▶ Activity
Copy all the records word for word, apart from any pictures.

╭─ Records for the exercise

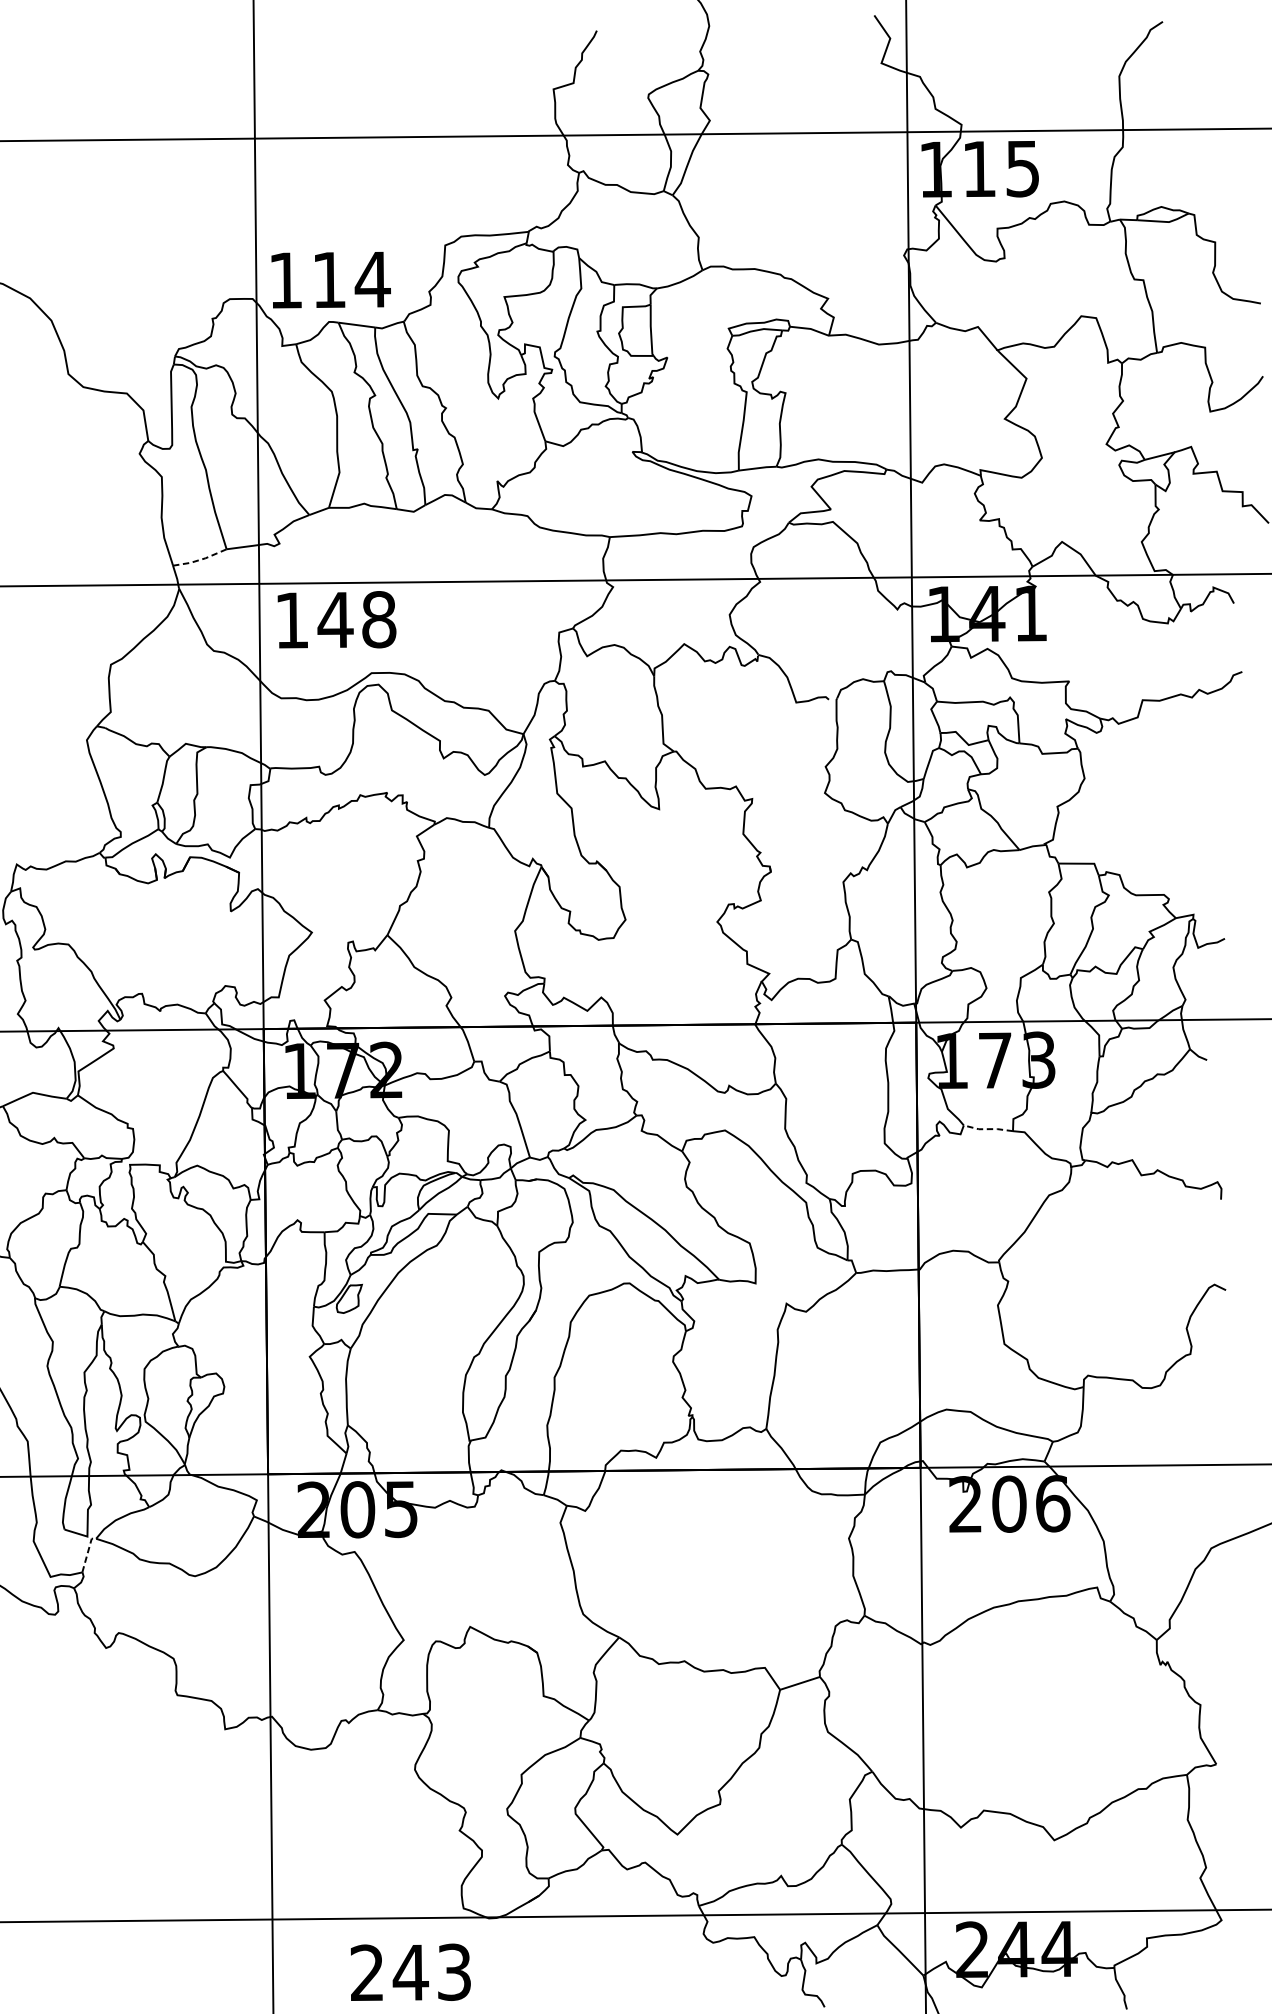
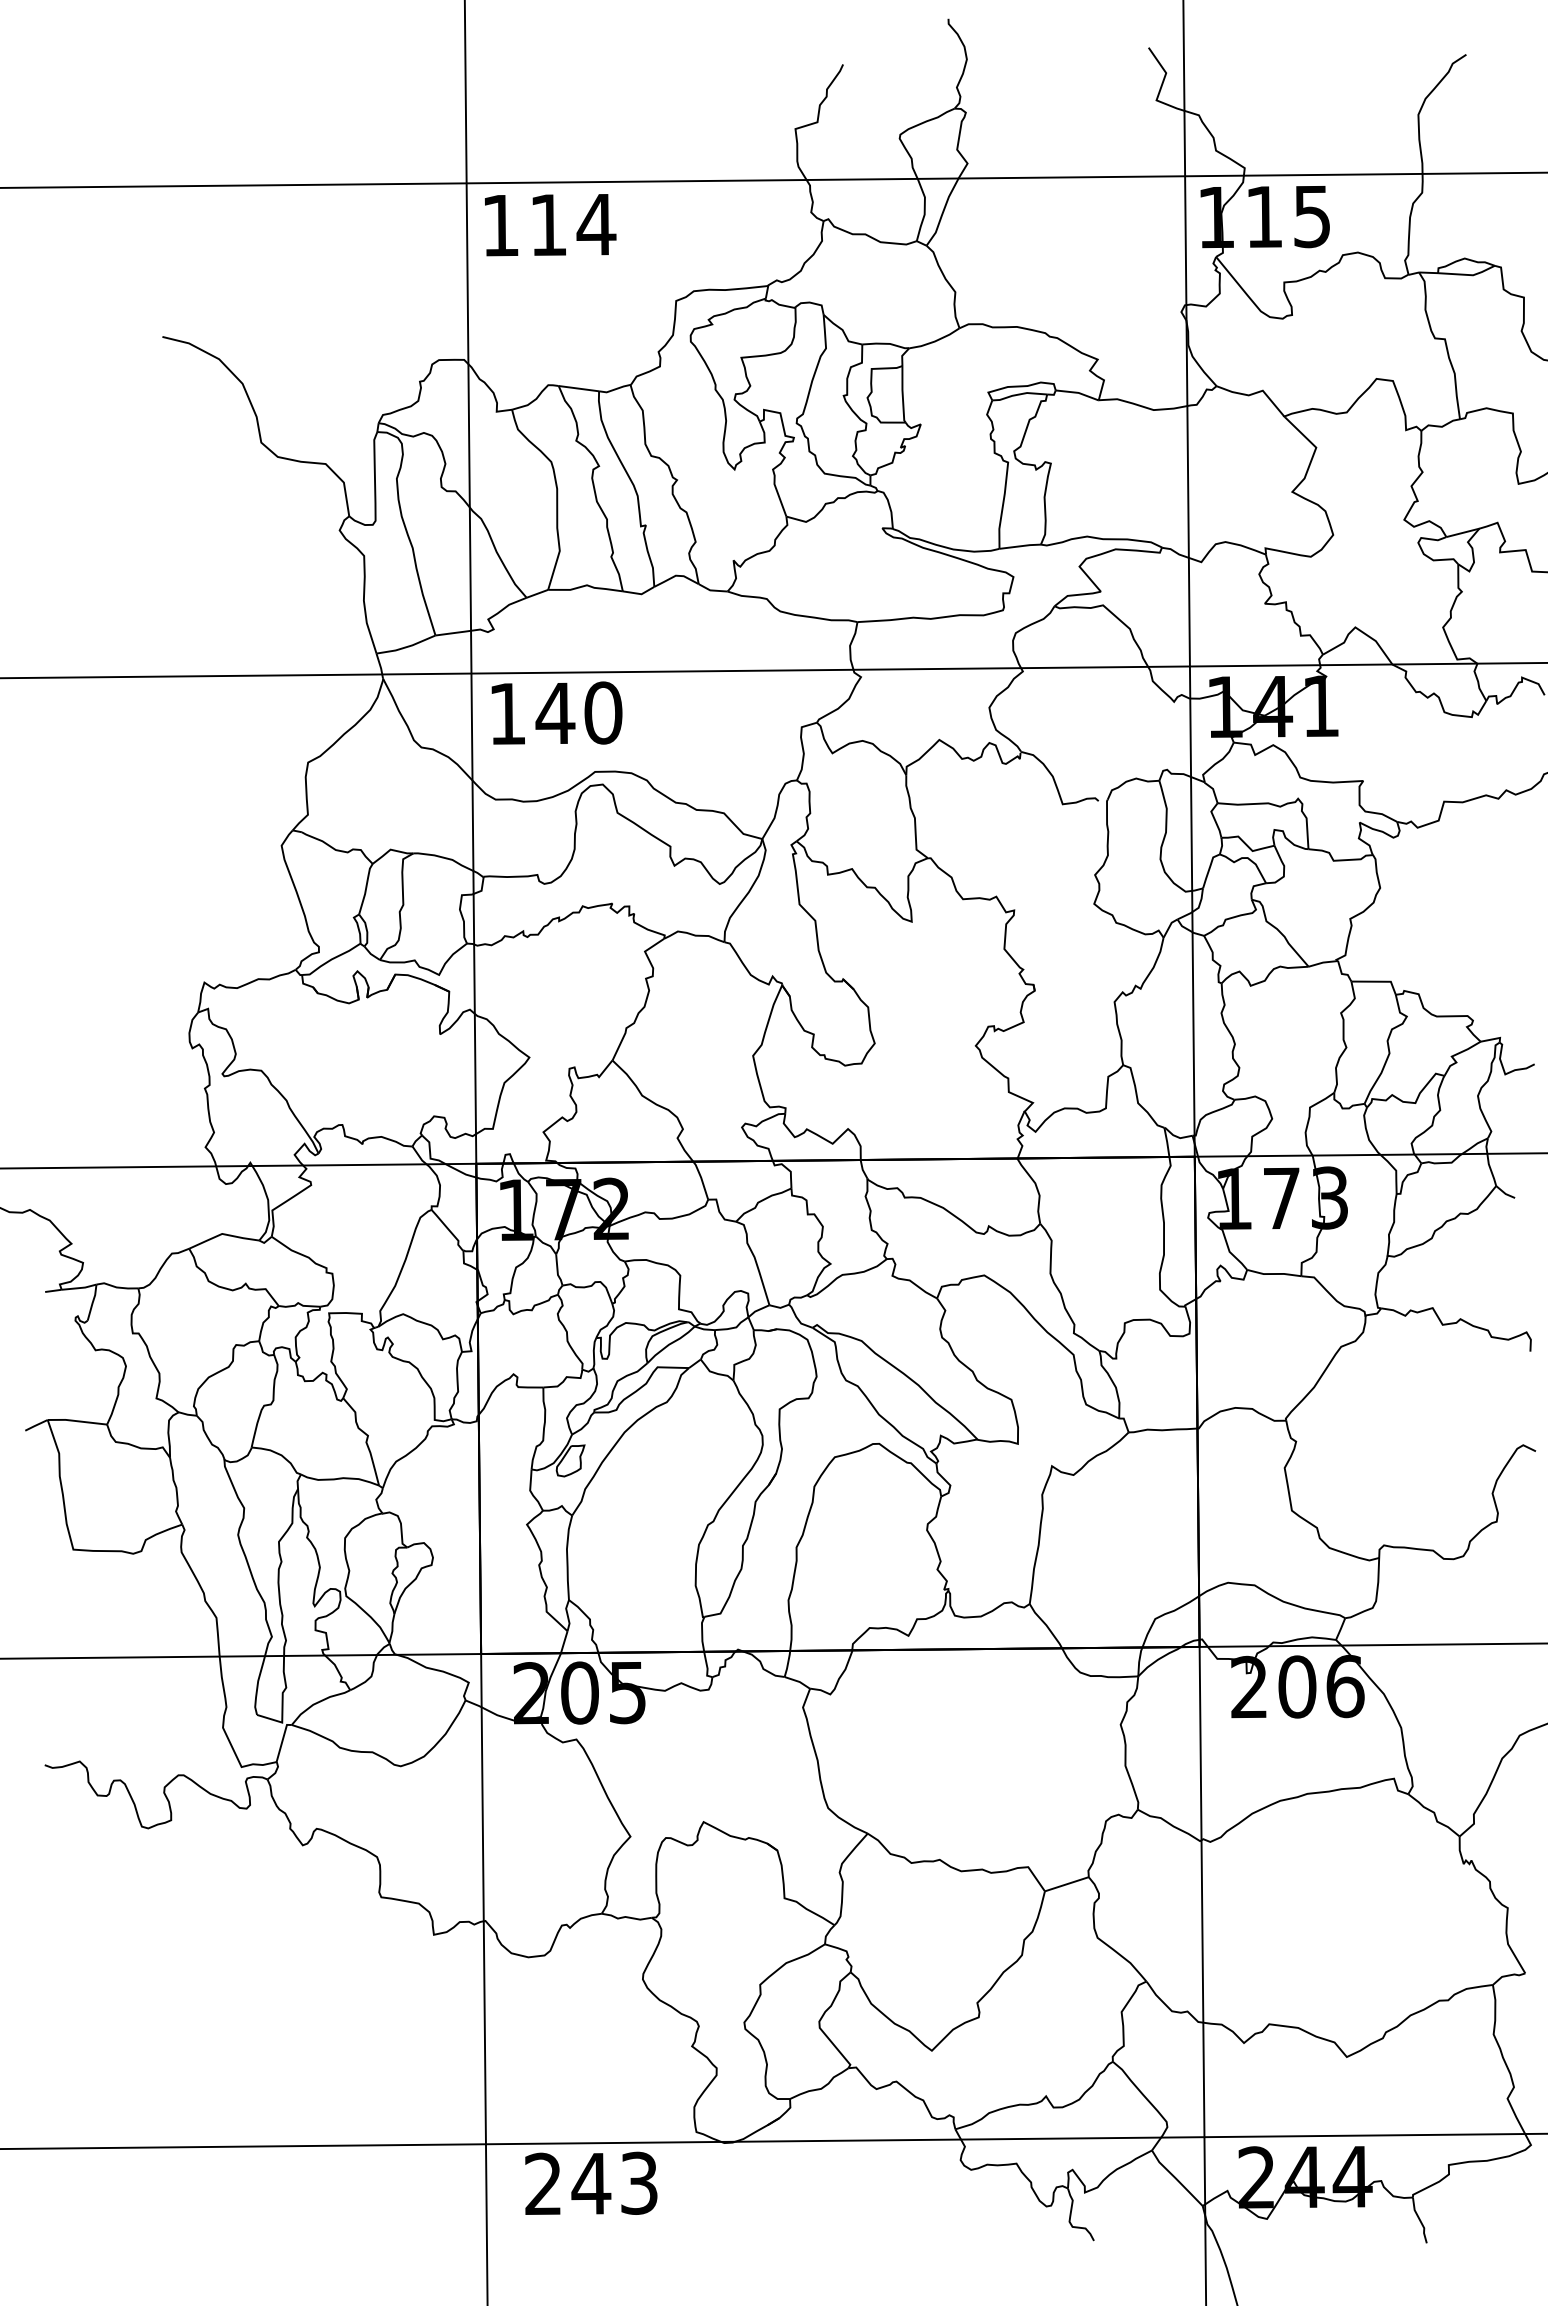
text: (331, 280) -> (550, 225), moved
line: (200, 560) -> (406, 647), dashed -> solid
text: (379, 619) -> (603, 712), 148 -> 140
line: (987, 1129) -> (1273, 1274), dashed -> solid
line: (87, 1552) -> (282, 1740), dashed -> solid
text: (411, 1971) -> (591, 2182), moved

╰─

▶ Result below
text: (331, 280) -> (550, 225), moved
line: (200, 560) -> (406, 647), dashed -> solid
text: (379, 619) -> (603, 712), 148 -> 140
line: (987, 1129) -> (1273, 1274), dashed -> solid
line: (87, 1552) -> (282, 1740), dashed -> solid
text: (411, 1971) -> (591, 2182), moved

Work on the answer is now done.